What most excites you about your field right now?
AI, LLMs, and “the machines” excite me in both negative and positive ways. On the positive side, for data collection, they make prohibitively expensive projects plausible. On the negative side, they open up a superficial pathway to writing something that sounds erudite but is actually slop. I think they can be great helpers but only once we have developed our skills without them. There will be amazing new discoveries from the first generation of scholars to embrace them but there might not be a next generation of scholars unless we can find a way to teach without students’ using them as a crutch.
Why did you join SACRPH?
I joined SACRPH because it’s a wonderful group of scholars. Their work overlaps with my work in a way that is of great value to me.
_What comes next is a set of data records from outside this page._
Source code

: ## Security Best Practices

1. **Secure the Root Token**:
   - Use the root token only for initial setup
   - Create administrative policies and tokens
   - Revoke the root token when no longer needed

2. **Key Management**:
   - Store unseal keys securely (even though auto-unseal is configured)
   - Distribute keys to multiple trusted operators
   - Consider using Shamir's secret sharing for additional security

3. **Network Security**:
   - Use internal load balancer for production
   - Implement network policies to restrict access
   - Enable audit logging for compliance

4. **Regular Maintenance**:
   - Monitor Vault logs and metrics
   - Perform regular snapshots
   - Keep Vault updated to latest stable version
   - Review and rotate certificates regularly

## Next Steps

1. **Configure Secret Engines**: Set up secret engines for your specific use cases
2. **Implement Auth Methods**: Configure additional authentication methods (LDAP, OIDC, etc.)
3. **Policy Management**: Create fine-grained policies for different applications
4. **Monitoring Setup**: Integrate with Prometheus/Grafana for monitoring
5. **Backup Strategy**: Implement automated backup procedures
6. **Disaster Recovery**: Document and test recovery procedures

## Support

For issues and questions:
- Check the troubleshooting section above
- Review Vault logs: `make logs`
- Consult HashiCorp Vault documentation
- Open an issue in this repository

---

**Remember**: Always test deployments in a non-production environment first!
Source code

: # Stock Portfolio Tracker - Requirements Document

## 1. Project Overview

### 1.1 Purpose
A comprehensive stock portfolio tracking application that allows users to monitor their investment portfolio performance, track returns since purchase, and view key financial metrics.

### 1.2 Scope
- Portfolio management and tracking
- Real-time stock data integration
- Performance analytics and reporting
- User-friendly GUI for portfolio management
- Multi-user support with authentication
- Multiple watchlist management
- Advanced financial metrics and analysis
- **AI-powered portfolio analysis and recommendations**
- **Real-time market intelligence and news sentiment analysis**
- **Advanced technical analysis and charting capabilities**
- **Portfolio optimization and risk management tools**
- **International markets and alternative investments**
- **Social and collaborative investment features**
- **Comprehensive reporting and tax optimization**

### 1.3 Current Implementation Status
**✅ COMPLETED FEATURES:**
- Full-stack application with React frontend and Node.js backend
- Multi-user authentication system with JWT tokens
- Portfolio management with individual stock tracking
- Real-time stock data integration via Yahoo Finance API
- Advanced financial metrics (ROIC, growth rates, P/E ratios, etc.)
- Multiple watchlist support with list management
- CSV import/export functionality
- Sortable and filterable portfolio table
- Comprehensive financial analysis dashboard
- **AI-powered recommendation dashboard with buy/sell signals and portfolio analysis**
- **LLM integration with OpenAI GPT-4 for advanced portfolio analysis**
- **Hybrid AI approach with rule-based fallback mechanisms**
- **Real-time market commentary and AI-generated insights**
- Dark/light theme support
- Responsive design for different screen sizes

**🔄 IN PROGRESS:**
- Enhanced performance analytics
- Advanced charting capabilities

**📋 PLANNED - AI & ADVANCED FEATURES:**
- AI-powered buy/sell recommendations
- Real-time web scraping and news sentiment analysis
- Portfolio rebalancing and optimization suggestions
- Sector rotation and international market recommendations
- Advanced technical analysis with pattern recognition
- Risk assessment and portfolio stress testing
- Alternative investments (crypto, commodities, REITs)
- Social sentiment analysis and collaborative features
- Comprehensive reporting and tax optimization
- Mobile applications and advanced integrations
I had the pleasure of presenting at the recent conference in San Diego. In my session, David Breiner presented on a cool midcentury neighborhood near Philadelphia, Sy Adler shared on his work with Ellen Shoskes on correspondence between Catherine Bauer Wurster and Mel Webber, Steven Moga did a presentation on the 19th century origins of city planning, and I gave my little talk on Earle Draper. All different subjects that overlap and enrich each other. It was a magical session and highlighted to me the real value in SACRPH.